Preserving metadata from a source file

write_readstat accepts a metadata= argument that carries over variable labels, value labels, formats, and SPSS-specific attributes (measure, alignment, display width). Only variables present in the DataFrame being written are included, so this works correctly when writing a column subset. Explicit kwargs always override anything derived from metadata=.

Pass reader.metadata (a dict) for convenience:

from polars_readstat import ScanReadstat, write_readstat

reader = ScanReadstat("source.sav")
df = reader.df.collect()

write_readstat(df, "out.sav", metadata=reader.metadata)

Pass reader.metadata_df (a Polars DataFrame) for better performance on wide files — Rust reads Arrow arrays directly with no JSON serialization:

reader = ScanReadstat("source.sav")
df = reader.df.collect()

write_readstat(df, "out.sav", metadata=reader.metadata_df)

Both forms support kwargs overrides that take precedence over the base metadata:

write_readstat(
    df, "out.sav",
    metadata=reader.metadata_df,
    variable_labels={"my_col": "Overridden label"},  # takes precedence
)

String width and roundtrip fidelity

By default, SPSS string columns are written at the width of the widest value in the data, keeping files compact. Declared widths from metadata= are ignored for storage.

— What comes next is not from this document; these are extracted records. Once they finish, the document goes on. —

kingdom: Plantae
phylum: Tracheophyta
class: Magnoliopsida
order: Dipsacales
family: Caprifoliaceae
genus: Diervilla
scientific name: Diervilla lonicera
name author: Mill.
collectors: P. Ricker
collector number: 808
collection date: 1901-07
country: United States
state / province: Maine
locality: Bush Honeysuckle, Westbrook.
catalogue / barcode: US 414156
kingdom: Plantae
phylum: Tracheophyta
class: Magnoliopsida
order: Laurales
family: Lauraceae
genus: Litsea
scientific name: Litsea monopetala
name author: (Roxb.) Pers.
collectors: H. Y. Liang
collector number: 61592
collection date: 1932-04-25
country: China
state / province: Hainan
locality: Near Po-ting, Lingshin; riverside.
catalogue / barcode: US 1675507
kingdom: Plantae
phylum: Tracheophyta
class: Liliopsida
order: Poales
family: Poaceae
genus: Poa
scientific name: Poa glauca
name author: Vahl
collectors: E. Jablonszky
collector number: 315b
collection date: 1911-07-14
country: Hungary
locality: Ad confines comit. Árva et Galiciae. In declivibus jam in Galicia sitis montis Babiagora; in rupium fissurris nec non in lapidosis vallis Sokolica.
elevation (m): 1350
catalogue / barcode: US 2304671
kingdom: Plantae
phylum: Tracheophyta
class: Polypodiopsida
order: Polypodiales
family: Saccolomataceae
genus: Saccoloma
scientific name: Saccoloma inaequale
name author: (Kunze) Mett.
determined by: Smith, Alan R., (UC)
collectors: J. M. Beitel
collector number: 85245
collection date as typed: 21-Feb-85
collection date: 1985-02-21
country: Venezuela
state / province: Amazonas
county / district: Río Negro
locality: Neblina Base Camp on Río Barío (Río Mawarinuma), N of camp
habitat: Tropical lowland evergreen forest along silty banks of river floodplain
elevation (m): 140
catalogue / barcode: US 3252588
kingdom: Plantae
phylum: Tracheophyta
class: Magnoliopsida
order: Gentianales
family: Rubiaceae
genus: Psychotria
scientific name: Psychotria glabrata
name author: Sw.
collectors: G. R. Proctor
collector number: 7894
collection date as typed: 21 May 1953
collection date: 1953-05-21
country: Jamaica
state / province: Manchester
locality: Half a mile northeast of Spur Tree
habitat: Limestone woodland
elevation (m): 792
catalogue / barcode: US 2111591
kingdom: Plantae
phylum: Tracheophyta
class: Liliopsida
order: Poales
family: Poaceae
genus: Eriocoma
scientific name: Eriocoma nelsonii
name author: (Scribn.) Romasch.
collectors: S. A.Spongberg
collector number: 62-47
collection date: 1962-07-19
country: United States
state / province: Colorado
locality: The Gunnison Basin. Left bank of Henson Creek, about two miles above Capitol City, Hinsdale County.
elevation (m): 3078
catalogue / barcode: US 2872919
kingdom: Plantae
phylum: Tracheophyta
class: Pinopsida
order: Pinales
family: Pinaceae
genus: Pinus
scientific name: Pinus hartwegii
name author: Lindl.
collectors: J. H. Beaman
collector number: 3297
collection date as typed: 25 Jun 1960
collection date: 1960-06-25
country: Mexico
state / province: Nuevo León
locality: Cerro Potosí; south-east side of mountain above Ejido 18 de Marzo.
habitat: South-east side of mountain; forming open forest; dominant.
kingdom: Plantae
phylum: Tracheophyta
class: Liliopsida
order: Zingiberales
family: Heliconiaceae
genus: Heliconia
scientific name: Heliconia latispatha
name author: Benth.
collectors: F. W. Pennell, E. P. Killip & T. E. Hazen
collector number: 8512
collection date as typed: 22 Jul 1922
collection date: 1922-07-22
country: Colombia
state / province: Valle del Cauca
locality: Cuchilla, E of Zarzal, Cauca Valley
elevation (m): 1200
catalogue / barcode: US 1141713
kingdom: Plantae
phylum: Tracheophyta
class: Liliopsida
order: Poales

If you need to preserve the original declared widths (e.g. a survey file where open-ended fields are specified as A1024 regardless of the current wave's data), pass preserve_string_widths=True. This results in larger files when the declared width exceeds the actual data, but the variable specification survives the roundtrip intact:

# Compact (default) — labels/formats preserved, string widths shrunk to data
write_readstat(df, "out.sav", metadata=reader.metadata_df)

# Full fidelity — declared string widths preserved, file may be larger
write_readstat(df, "out.sav", metadata=reader.metadata_df, preserve_string_widths=True)

# Selective — compact roundtrip but specific columns explicitly widened
write_readstat(df, "out.sav", metadata=reader.metadata_df, string_widths={"COMMENTS": 1024})

string_widths is always honoured regardless of preserve_string_widths, and the actual data width always wins if it is larger than the declared width — no truncation is possible.

metadata_df schema

reader.metadata_df is a standard Polars DataFrame with one row per variable:

Column Type Description
name String Variable name
label String (nullable) Variable label
value_label_codes List[String] (nullable) Coded values as strings
value_label_labels List[String] (nullable) Corresponding display labels
format String (nullable) Format string (Stata: e.g. "%12.2f"; null for SPSS)
format_type Int32 (nullable) SPSS numeric format type code; null for Stata/SAS
format_width Int32 (nullable) Format width
format_decimals Int32 (nullable) Decimal places
measure String (nullable) SPSS measurement level ("nominal", "ordinal", "scale")
display_width Int32 (nullable) SPSS display width
alignment String (nullable) SPSS alignment ("left", "right", "center")
string_width_bytes Int32 (nullable) Declared string storage width in bytes; used when preserve_string_widths=True or via string_widths=

Because it is an ordinary DataFrame, you can inspect, filter, or edit it before passing it to write_readstat:

reader = ScanReadstat("source.sav")
mdf = reader.metadata_df

# Inspect
print(mdf.filter(pl.col("label").is_not_null()))

# Edit: override a label before writing
mdf = mdf.with_columns(
    pl.when(pl.col("name") == "income")
    .then(pl.lit("Annual income (USD)"))
    .otherwise(pl.col("label"))
    .alias("label")
)

write_readstat(df, "out.sav", metadata=mdf)

Notes:

  • write_readstat(..., format="sas") is intentionally unsupported because it implies binary .sas7bdat output.
  • Use write_sas_csv_import(...) to generate a SAS-ingestible bundle (.csv + .sas import script).